◆ MATERIAL FOR THIS TASK ◆
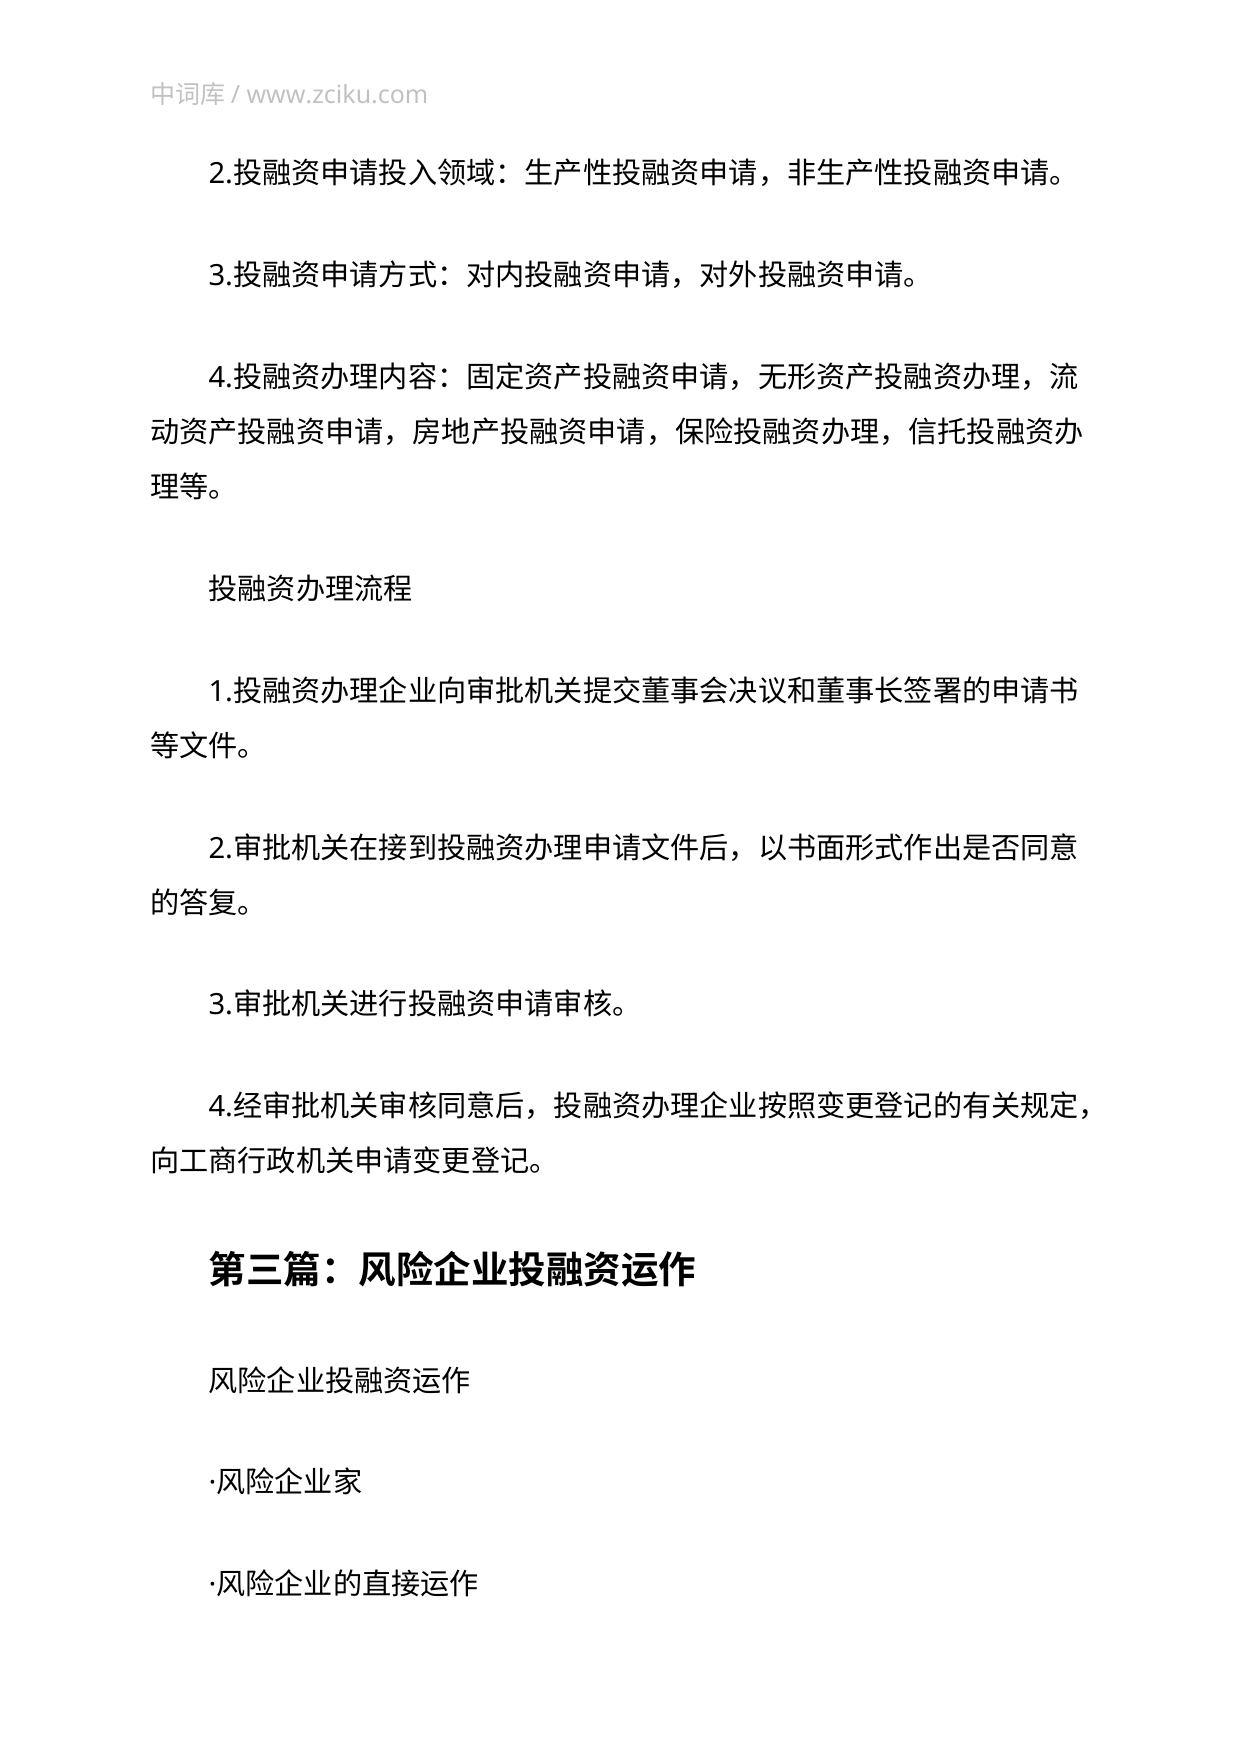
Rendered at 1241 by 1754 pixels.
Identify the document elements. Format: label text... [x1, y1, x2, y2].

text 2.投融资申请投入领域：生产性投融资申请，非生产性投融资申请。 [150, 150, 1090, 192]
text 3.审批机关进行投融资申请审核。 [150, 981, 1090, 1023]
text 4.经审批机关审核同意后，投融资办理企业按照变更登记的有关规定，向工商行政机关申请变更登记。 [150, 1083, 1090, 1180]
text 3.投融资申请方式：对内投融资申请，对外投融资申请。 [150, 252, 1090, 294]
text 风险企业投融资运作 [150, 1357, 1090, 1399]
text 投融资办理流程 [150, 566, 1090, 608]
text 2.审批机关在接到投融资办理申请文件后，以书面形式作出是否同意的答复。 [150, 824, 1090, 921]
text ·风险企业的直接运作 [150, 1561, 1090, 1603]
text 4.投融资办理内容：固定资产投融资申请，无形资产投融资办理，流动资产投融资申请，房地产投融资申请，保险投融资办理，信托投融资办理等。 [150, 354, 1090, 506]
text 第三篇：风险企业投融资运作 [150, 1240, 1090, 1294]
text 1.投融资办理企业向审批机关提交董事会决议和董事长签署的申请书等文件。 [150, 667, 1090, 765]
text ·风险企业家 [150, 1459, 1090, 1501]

◆ WHAT THE EXERCISE ASKS ◆
Within the data above, how many lines include the word "风险企业投融资运作"? Respond with the number only.

◆ WRITTEN RESPONSE ◆
2